WHAT IS BEING ASKED.
When you reach the line with "X141791500Y-94744000D03*" in the listing below, transcribe it and each line after it up to and including the line with "X94530000Y-97010000D03*", exactly and with nothing else.

EXCERPTED RECORDS.
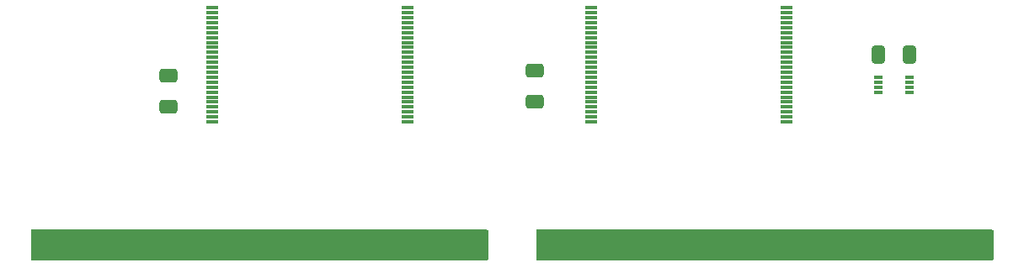
<source format=gts>
G04 #@! TF.GenerationSoftware,KiCad,Pcbnew,7.0.9*
G04 #@! TF.CreationDate,2024-01-22T22:48:29+01:00*
G04 #@! TF.ProjectId,simm72,73696d6d-3732-42e6-9b69-6361645f7063,A*
G04 #@! TF.SameCoordinates,Original*
G04 #@! TF.FileFunction,Soldermask,Top*
G04 #@! TF.FilePolarity,Negative*
%FSLAX46Y46*%
G04 Gerber Fmt 4.6, Leading zero omitted, Abs format (unit mm)*
G04 Created by KiCad (PCBNEW 7.0.9) date 2024-01-22 22:48:29*
%MOMM*%
%LPD*%
G01*
G04 APERTURE LIST*
G04 Aperture macros list*
%AMRoundRect*
0 Rectangle with rounded corners*
0 $1 Rounding radius*
0 $2 $3 $4 $5 $6 $7 $8 $9 X,Y pos of 4 corners*
0 Add a 4 corners polygon primitive as box body*
4,1,4,$2,$3,$4,$5,$6,$7,$8,$9,$2,$3,0*
0 Add four circle primitives for the rounded corners*
1,1,$1+$1,$2,$3*
1,1,$1+$1,$4,$5*
1,1,$1+$1,$6,$7*
1,1,$1+$1,$8,$9*
0 Add four rect primitives between the rounded corners*
20,1,$1+$1,$2,$3,$4,$5,0*
20,1,$1+$1,$4,$5,$6,$7,0*
20,1,$1+$1,$6,$7,$8,$9,0*
20,1,$1+$1,$8,$9,$2,$3,0*%
G04 Aperture macros list end*
%ADD10R,1.040000X2.540000*%
%ADD11R,1.300000X0.300000*%
%ADD12RoundRect,0.250000X-0.650000X0.412500X-0.650000X-0.412500X0.650000X-0.412500X0.650000X0.412500X0*%
%ADD13R,0.850000X0.300000*%
%ADD14RoundRect,0.250000X0.412500X0.650000X-0.412500X0.650000X-0.412500X-0.650000X0.412500X-0.650000X0*%
G04 APERTURE END LIST*
D10*
X57375000Y-113921000D03*
X58645000Y-113921000D03*
X59915000Y-113921000D03*
X61185000Y-113921000D03*
X62455000Y-113921000D03*
X63725000Y-113921000D03*
X64995000Y-113921000D03*
X66265000Y-113921000D03*
X67535000Y-113921000D03*
X68805000Y-113921000D03*
X70075000Y-113921000D03*
X71345000Y-113921000D03*
X72615000Y-113921000D03*
X73885000Y-113921000D03*
X75155000Y-113921000D03*
X76425000Y-113921000D03*
X77695000Y-113921000D03*
X78965000Y-113921000D03*
X80235000Y-113921000D03*
X81505000Y-113921000D03*
X82775000Y-113921000D03*
X84045000Y-113921000D03*
X85315000Y-113921000D03*
X86585000Y-113921000D03*
X87855000Y-113921000D03*
X89125000Y-113921000D03*
X90395000Y-113921000D03*
X91665000Y-113921000D03*
X92935000Y-113921000D03*
X94205000Y-113921000D03*
X95475000Y-113921000D03*
X96745000Y-113921000D03*
X98015000Y-113921000D03*
X99285000Y-113921000D03*
X100555000Y-113921000D03*
X101825000Y-113921000D03*
X108175000Y-113921000D03*
X109445000Y-113921000D03*
X110715000Y-113921000D03*
X111985000Y-113921000D03*
X113255000Y-113921000D03*
X114525000Y-113921000D03*
X115795000Y-113921000D03*
X117065000Y-113921000D03*
X118335000Y-113921000D03*
X119605000Y-113921000D03*
X120875000Y-113921000D03*
X122145000Y-113921000D03*
X123415000Y-113921000D03*
X124685000Y-113921000D03*
X125955000Y-113921000D03*
X127225000Y-113921000D03*
X128495000Y-113921000D03*
X129765000Y-113921000D03*
X131035000Y-113921000D03*
X132305000Y-113921000D03*
X133575000Y-113921000D03*
X134845000Y-113921000D03*
X136115000Y-113921000D03*
X137385000Y-113921000D03*
X138655000Y-113921000D03*
X139925000Y-113921000D03*
X141195000Y-113921000D03*
X142465000Y-113921000D03*
X143735000Y-113921000D03*
X145005000Y-113921000D03*
X146275000Y-113921000D03*
X147545000Y-113921000D03*
X148815000Y-113921000D03*
X150085000Y-113921000D03*
X151355000Y-113921000D03*
X152625000Y-113921000D03*
D11*
X132630000Y-101510000D03*
X132630000Y-101010000D03*
X132630000Y-100510000D03*
X132630000Y-100010000D03*
X132630000Y-99510000D03*
X132630000Y-99010000D03*
X132630000Y-98510000D03*
X132630000Y-98010000D03*
X132630000Y-97510000D03*
X132630000Y-97010000D03*
X132630000Y-96510000D03*
X132630000Y-96010000D03*
X132630000Y-95510000D03*
X132630000Y-95010000D03*
X132630000Y-94510000D03*
X132630000Y-94010000D03*
X132630000Y-93510000D03*
X132630000Y-93010000D03*
X132630000Y-92510000D03*
X132630000Y-92010000D03*
X132630000Y-91510000D03*
X132630000Y-91010000D03*
X132630000Y-90510000D03*
X132630000Y-90010000D03*
X112930000Y-90010000D03*
X112930000Y-90510000D03*
X112930000Y-91010000D03*
X112930000Y-91510000D03*
X112930000Y-92010000D03*
X112930000Y-92510000D03*
X112930000Y-93010000D03*
X112930000Y-93510000D03*
X112930000Y-94010000D03*
X112930000Y-94510000D03*
X112930000Y-95010000D03*
X112930000Y-95510000D03*
X112930000Y-96010000D03*
X112930000Y-96510000D03*
X112930000Y-97010000D03*
X112930000Y-97510000D03*
X112930000Y-98010000D03*
X112930000Y-98510000D03*
X112930000Y-99010000D03*
X112930000Y-99510000D03*
X112930000Y-100010000D03*
X112930000Y-100510000D03*
X112930000Y-101010000D03*
X112930000Y-101510000D03*
D12*
X107286000Y-96356500D03*
X107286000Y-99481500D03*
D13*
X141779000Y-97042000D03*
X141779000Y-97542000D03*
X141779000Y-98042000D03*
X141779000Y-98542000D03*
X144929000Y-98542000D03*
X144929000Y-98042000D03*
X144929000Y-97542000D03*
X144929000Y-97042000D03*
D12*
X70456000Y-96864500D03*
X70456000Y-99989500D03*
D14*
X144916500Y-94744000D03*
X141791500Y-94744000D03*
D11*
X94530000Y-101510000D03*
X94530000Y-101010000D03*
X94530000Y-100510000D03*
X94530000Y-100010000D03*
X94530000Y-99510000D03*
X94530000Y-99010000D03*
X94530000Y-98510000D03*
X94530000Y-98010000D03*
X94530000Y-97510000D03*
X94530000Y-97010000D03*
X94530000Y-96510000D03*
X94530000Y-96010000D03*
X94530000Y-95510000D03*
X94530000Y-95010000D03*
X94530000Y-94510000D03*
X94530000Y-94010000D03*
X94530000Y-93510000D03*
X94530000Y-93010000D03*
X94530000Y-92510000D03*
X94530000Y-92010000D03*
X94530000Y-91510000D03*
X94530000Y-91010000D03*
X94530000Y-90510000D03*
X94530000Y-90010000D03*
X74830000Y-90010000D03*
X74830000Y-90510000D03*
X74830000Y-91010000D03*
X74830000Y-91510000D03*
X74830000Y-92010000D03*
X74830000Y-92510000D03*
X74830000Y-93010000D03*
X74830000Y-93510000D03*
X74830000Y-94010000D03*
X74830000Y-94510000D03*
X74830000Y-95010000D03*
X74830000Y-95510000D03*
X74830000Y-96010000D03*
X74830000Y-96510000D03*
X74830000Y-97010000D03*
X74830000Y-97510000D03*
X74830000Y-98010000D03*
X74830000Y-98510000D03*
X74830000Y-99010000D03*
X74830000Y-99510000D03*
X74830000Y-100010000D03*
X74830000Y-100510000D03*
X74830000Y-101010000D03*
X74830000Y-101510000D03*
G36*
X102530039Y-112391285D02*
G01*
X102575794Y-112444089D01*
X102587000Y-112495600D01*
X102587000Y-115321000D01*
X102567315Y-115388039D01*
X102514511Y-115433794D01*
X102463000Y-115445000D01*
X56737000Y-115445000D01*
X56669961Y-115425315D01*
X56624206Y-115372511D01*
X56613000Y-115321000D01*
X56613000Y-112495600D01*
X56632685Y-112428561D01*
X56685489Y-112382806D01*
X56737000Y-112371600D01*
X102463000Y-112371600D01*
X102530039Y-112391285D01*
G37*
G36*
X153330039Y-112391285D02*
G01*
X153375794Y-112444089D01*
X153387000Y-112495600D01*
X153387000Y-115321000D01*
X153367315Y-115388039D01*
X153314511Y-115433794D01*
X153263000Y-115445000D01*
X107537000Y-115445000D01*
X107469961Y-115425315D01*
X107424206Y-115372511D01*
X107413000Y-115321000D01*
X107413000Y-112495600D01*
X107432685Y-112428561D01*
X107485489Y-112382806D01*
X107537000Y-112371600D01*
X153263000Y-112371600D01*
X153330039Y-112391285D01*
G37*
M02*

</source>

REPLY.
X141791500Y-94744000D03*
D11*
X94530000Y-101510000D03*
X94530000Y-101010000D03*
X94530000Y-100510000D03*
X94530000Y-100010000D03*
X94530000Y-99510000D03*
X94530000Y-99010000D03*
X94530000Y-98510000D03*
X94530000Y-98010000D03*
X94530000Y-97510000D03*
X94530000Y-97010000D03*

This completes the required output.